Another regularly used method is indicator displacement assay (IDA). The competitive binding of the indicator and the analyte to a receptor results in the fluorescence change of the indicator, thereby enabling the translation of the microcosmic behavior of molecular recognition into the macroscopic signal (You et al., 2015). Compared with direct sensing, the fluorescence changes relying on the IDA strategy can better reflect the content information of analytes lacking chromophores in QZC, which is complementary and even more applicable to other TCM that do not emit fluorescence. Data simulations are presented in Table S2. Assuming that the dye concentration stays within the linear range of fluorescence intensity versus concentration, then the ratio of fluorescence intensity before and after adding the analyte can be predicted. Simulations show that if the binding constants of the two competitive guests (Kc) to the macrocycle are 1 × 107 and 5 × 106 M−1, the IDA-based fluorescence response ratios are 2.54 and 2.07; if the concentrations of a specific analyte are 1.0 and 0.5 μM, the fluorescence response ratios are 2.54 and 1.91, respectively (Table S2). Both the host−dye and host−analyte have fixed binding constants, so that different concentrations of analytes result in varying degrees of dye displacement, leading to characteristic fluorescence response ratios. Although our data simulations focus on a single analyte, every guest in the complex system, QZC, follows the same binding pattern. There is a specific apparent binding constant between qualified QZC mixture and the host, and composition and concentration anomalies in unqualified products can lead to signal differences.

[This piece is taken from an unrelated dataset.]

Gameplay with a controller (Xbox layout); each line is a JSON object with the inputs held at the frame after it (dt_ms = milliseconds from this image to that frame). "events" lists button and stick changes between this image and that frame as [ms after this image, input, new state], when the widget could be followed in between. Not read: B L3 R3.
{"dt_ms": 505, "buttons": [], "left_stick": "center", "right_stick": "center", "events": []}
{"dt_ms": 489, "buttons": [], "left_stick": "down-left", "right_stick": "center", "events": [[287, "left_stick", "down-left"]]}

Due to the difference of binding abilities between the receptors and compounds from QZC, the degrees of complexation of the same sample by different receptors are different, which are reflected in the difference of fluorescence signal. Combining all sensing elements to form an array provides multi-dimensional information, which gives a composite response to the components of the TCM product. Overall, the sensor array could produce a fingerprint for each batch of QZC. If the qualified products have good batch-to-batch reproducibility, their compositions and contents are varied in an acceptable range, which leads to the consistent complexation equilibrium between the sensor array and compounds, and the reflected fluorescence signals must be consistent. Conversely, unqualified products will have abnormal fluorescence patterns (Fig. 1b).

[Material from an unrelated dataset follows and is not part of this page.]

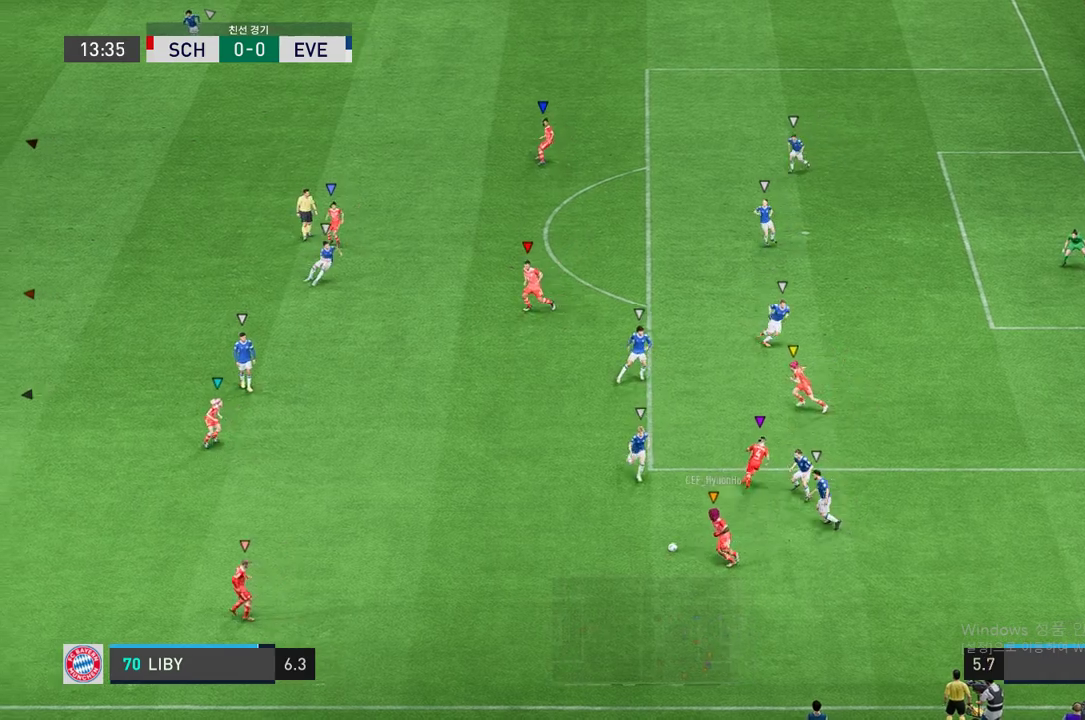
{"dt_ms": 506, "buttons": [], "left_stick": "center", "right_stick": "center", "events": [[118, "left_stick", "center"]]}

As a kind of macrocyclic host, the molecular recognition of calixarenes in aqueous medium has attracted widespread attention (Pan et al., 2021, Wu et al., 2022) and has been widely used in the field of sensing (Zheng et al., 2018, Zheng et al., 2019, Yu et al., 2019). Calixarenes are macrocycles consisting of phenolic units connected by methylene groups at the 2- and 6-positions (as shown in Fig. S1). By modifying the 4-position of the phenol unit (i.e., the upper rim of calixarenes), it is possible to provide additional recognition sites to the calixarenes. In our previous research, azobenzene modification allowed calixarenes to be extended longitudinally, and the deep cavities endowed azocalixarenes good recognition ability for many guests and even neutral molecules (Geng et al., 2019, Li et al., 2022, Yue et al., 2022, Zhang et al., 2020). Considering the complex chemical compositions and rich compound structures in QZC extracts, we selected azocalixarenes with different upper rim modifications and skeleton sizes for constructing sensor array. Four negatively-charged (CAC4A, SAC4A, SAC5A, and SAC8A) and two positively-charged azocalixarenes (QAAC4A and TAAC4A) were used in this work (Fig. 1c). These calixarenes with different recognition properties can provide complementary and cross-reactive interactions for multiple target analytes. Fig. 2a−f showed that the fluorescence of QZC extracts were partly quenched by CAC4A, SAC4A, SAC5A, SAC8A, QAAC4A and TAAC4A, but in different extent. Besides, more sensing units were introduced based on IDA strategy to provide more available information. A fluorescent molecule, AlPcS4 can be complexed by QAAC4A and TAAC4A, and its fluorescence can be significantly quenched at 680 nm. After adding the QZC extracts, the replace of dye from calixarene cavities resulted in the recovery of fluorescence. Essentially, the QAAC4A/AlPcS4 and TAAC4A/AlPcS4 reporter pairs allowed for a fluorescence “switch-on” sensing of compounds from QZC (Fig. 2g and h). The ratio of fluorescence intensity, I/I0 (the black line represents I0 and the red line represents I in Fig. 2), was used as the response signal of supramolecular fluorescence sensing. Therefore, an eight-element sensing system consisting of CAC4A, SAC4A, SAC5A, SAC8A, TAAC4A, QAAC4A, QAAC4A/AlPcS4 and TAAC4A/AlPcS4 was carefully constructed.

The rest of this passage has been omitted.